Among the lines of the data, copy those that hold "down".

**Material for the task:**
<<<<
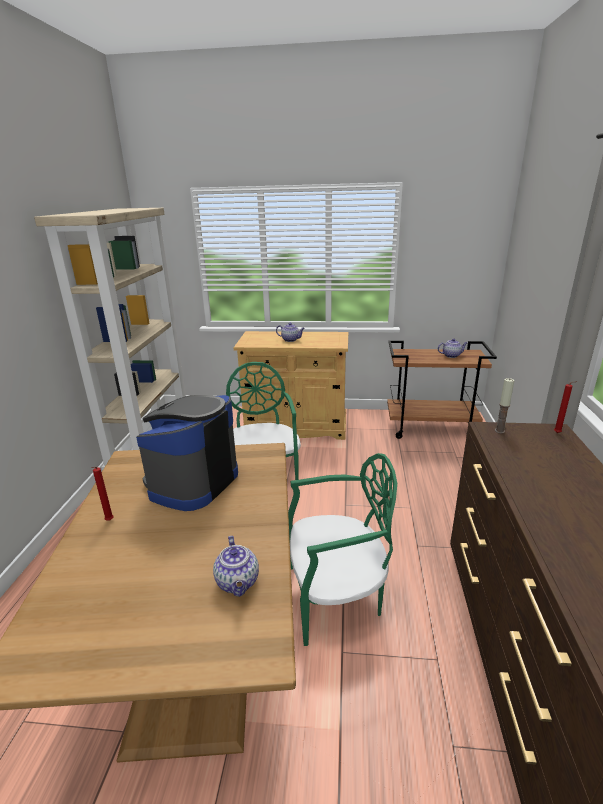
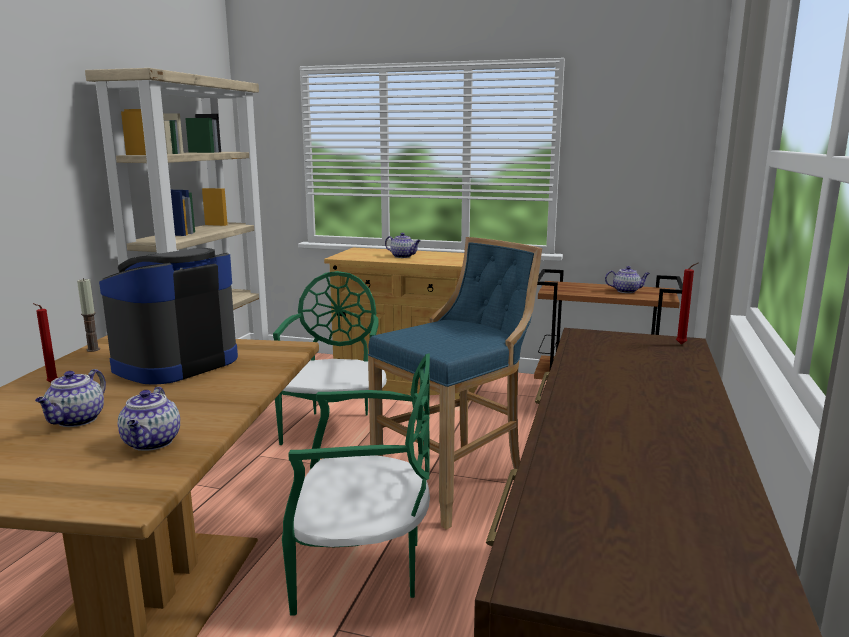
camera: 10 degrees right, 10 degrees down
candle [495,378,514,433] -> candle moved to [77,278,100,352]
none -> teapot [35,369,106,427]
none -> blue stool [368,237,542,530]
>>>>
<<<<
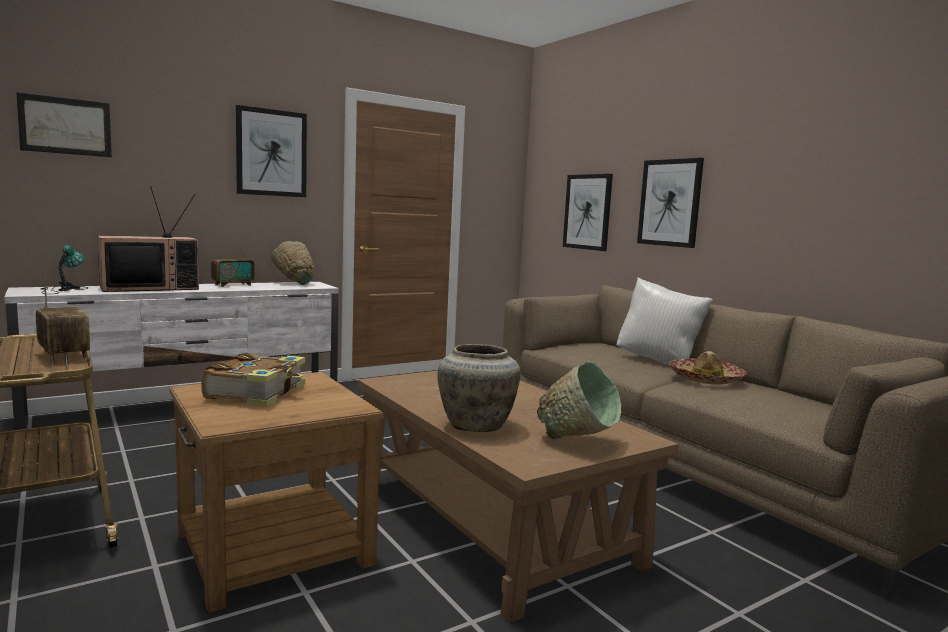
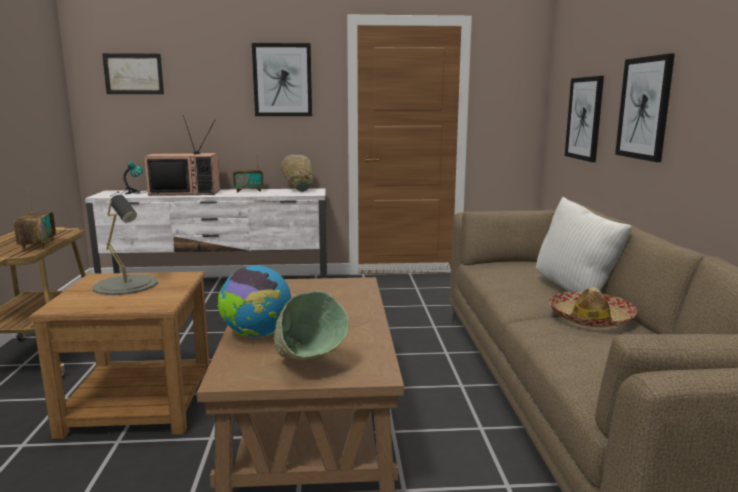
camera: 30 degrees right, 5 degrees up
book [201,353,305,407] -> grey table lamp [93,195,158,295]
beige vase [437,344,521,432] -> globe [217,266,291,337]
>>>>
<<<<
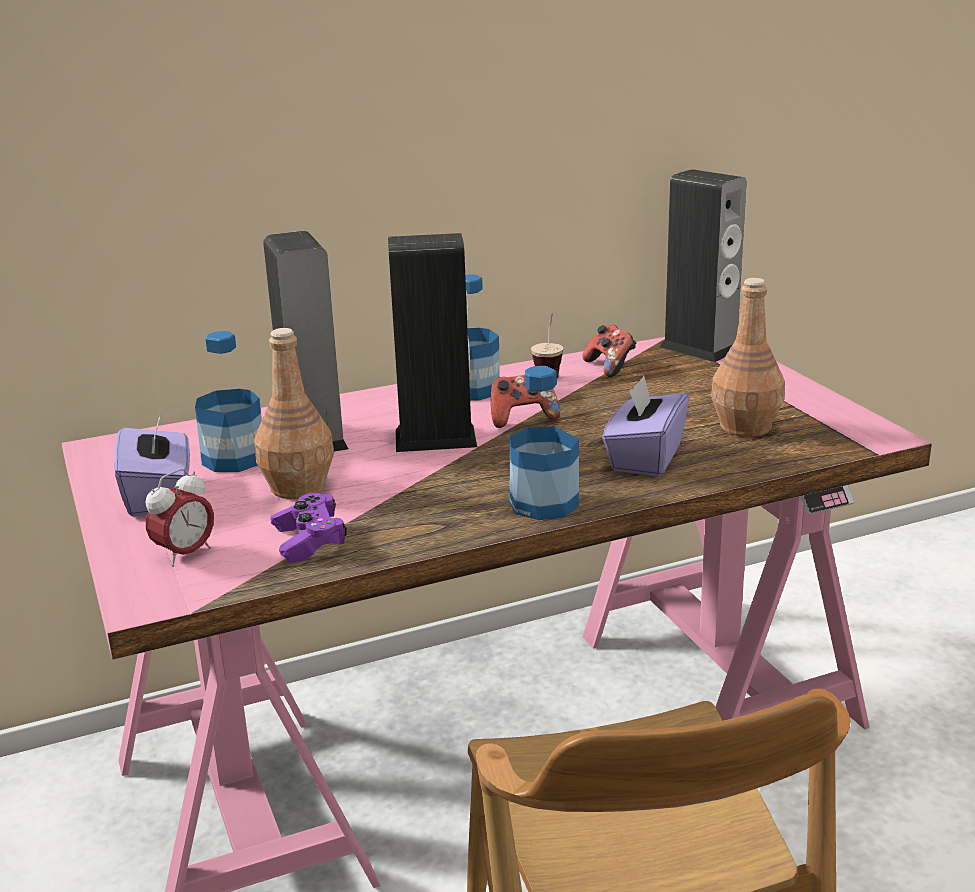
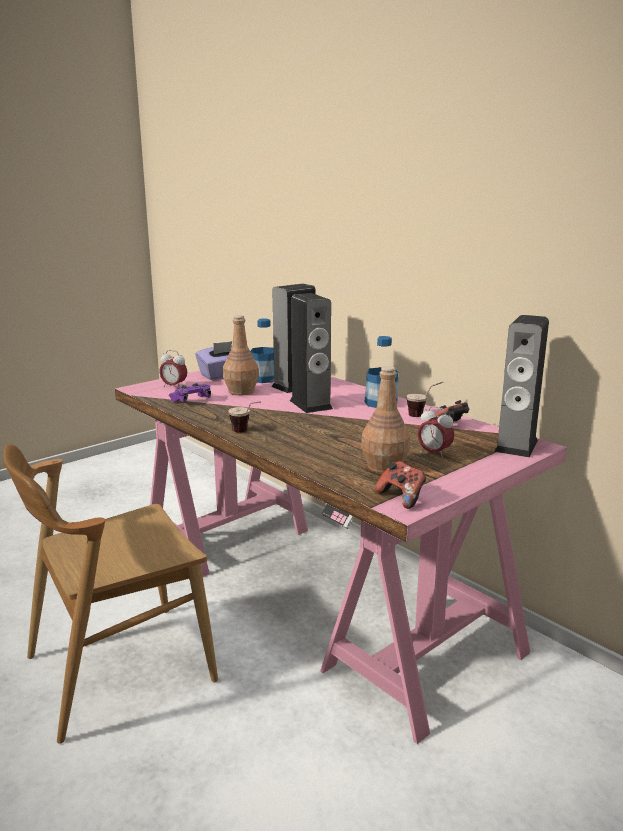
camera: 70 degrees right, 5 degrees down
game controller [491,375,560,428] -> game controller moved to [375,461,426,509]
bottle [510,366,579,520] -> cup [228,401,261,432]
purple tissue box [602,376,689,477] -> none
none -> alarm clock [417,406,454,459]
>>>>
**Written response:**
camera: 10 degrees right, 10 degrees down
camera: 70 degrees right, 5 degrees down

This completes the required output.